*** Opening of Records to process ***
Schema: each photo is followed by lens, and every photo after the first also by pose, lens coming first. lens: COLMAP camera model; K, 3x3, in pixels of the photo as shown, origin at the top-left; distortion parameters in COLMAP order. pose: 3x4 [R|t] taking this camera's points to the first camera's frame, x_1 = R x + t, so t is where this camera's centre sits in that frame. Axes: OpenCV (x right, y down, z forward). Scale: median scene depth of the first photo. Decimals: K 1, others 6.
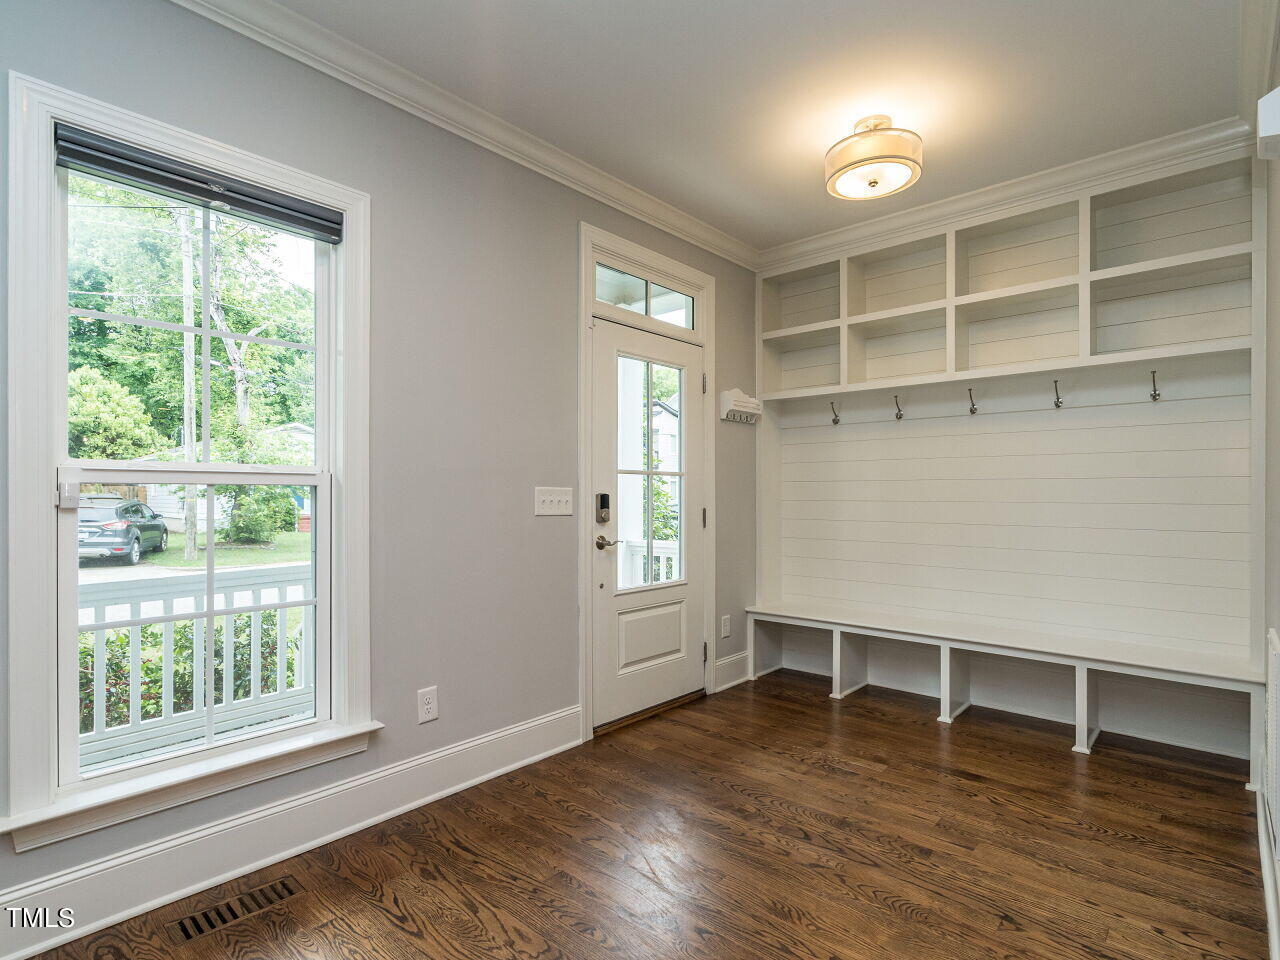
lens RADIAL K [[655.1, 0, 639.6], [0, 655.1, 492.4], [0, 0, 1]] dist [0.000145, 0.000540]
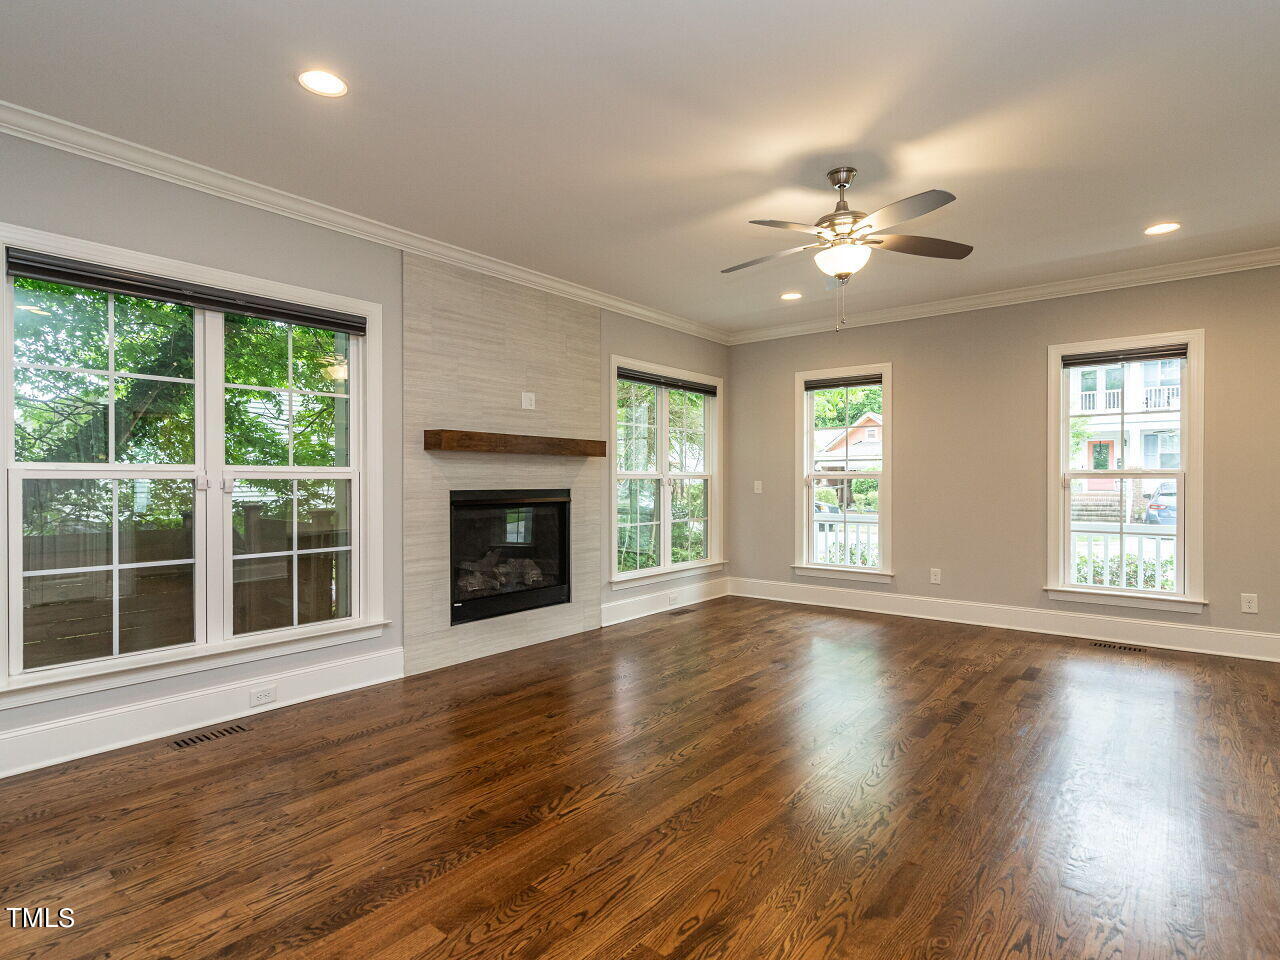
lens RADIAL K [[700.9, 0, 636.2], [0, 700.9, 487.7], [0, 0, 1]] dist [0.014632, 0.001092]
pose [[0.071753, 0.008197, -0.997389, 1.092995], [-0.000180, 0.999966, 0.008206, -0.000393], [0.997422, -0.000410, 0.071752, -0.580583]]
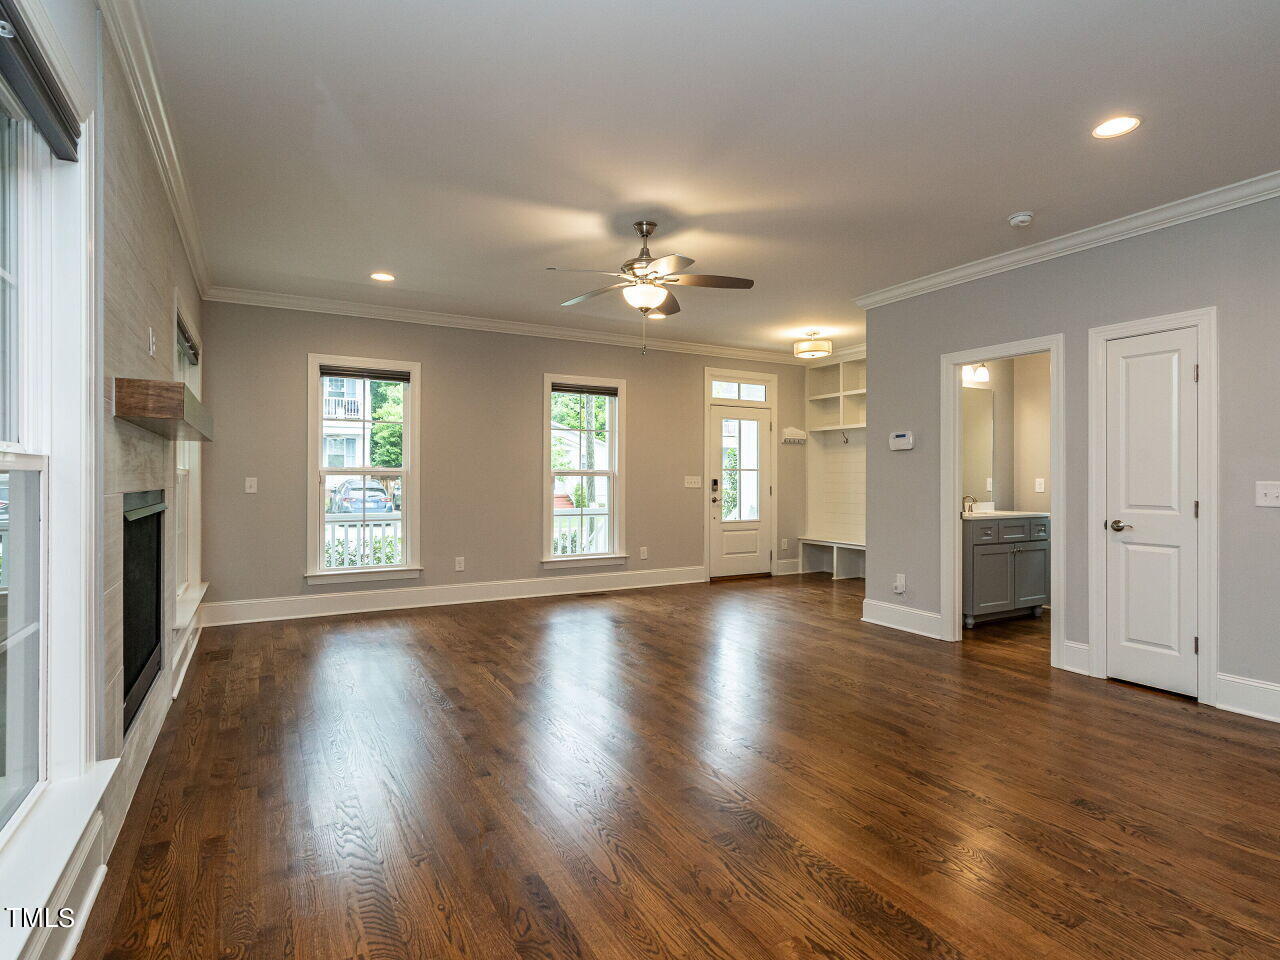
lens RADIAL K [[655.1, 0, 646.2], [0, 655.1, 474.1], [0, 0, 1]] dist [0.000145, 0.000540]
pose [[0.949563, -0.001509, -0.313573, 0.434078], [-0.000323, 0.999983, -0.005792, -0.002356], [0.313577, 0.005601, 0.949546, -1.277652]]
*** Close of Records to process ***
▸ Your objective:
Please reproduce every line of the records above, substituting "image" for each "photo" and keeping everything else identical. Omit the pictures from your answer.

▸ Exercise response:
Schema: each image is followed by lens, and every image after the first also by pose, lens coming first. lens: COLMAP camera model; K, 3x3, in pixels of the image as shown, origin at the top-left; distortion parameters in COLMAP order. pose: 3x4 [R|t] taking this camera's points to the first camera's frame, x_1 = R x + t, so t is where this camera's centre sits in that frame. Axes: OpenCV (x right, y down, z forward). Scale: median scene depth of the first image. Decimals: K 1, others 6.
lens RADIAL K [[655.1, 0, 639.6], [0, 655.1, 492.4], [0, 0, 1]] dist [0.000145, 0.000540]
lens RADIAL K [[700.9, 0, 636.2], [0, 700.9, 487.7], [0, 0, 1]] dist [0.014632, 0.001092]
pose [[0.071753, 0.008197, -0.997389, 1.092995], [-0.000180, 0.999966, 0.008206, -0.000393], [0.997422, -0.000410, 0.071752, -0.580583]]
lens RADIAL K [[655.1, 0, 646.2], [0, 655.1, 474.1], [0, 0, 1]] dist [0.000145, 0.000540]
pose [[0.949563, -0.001509, -0.313573, 0.434078], [-0.000323, 0.999983, -0.005792, -0.002356], [0.313577, 0.005601, 0.949546, -1.277652]]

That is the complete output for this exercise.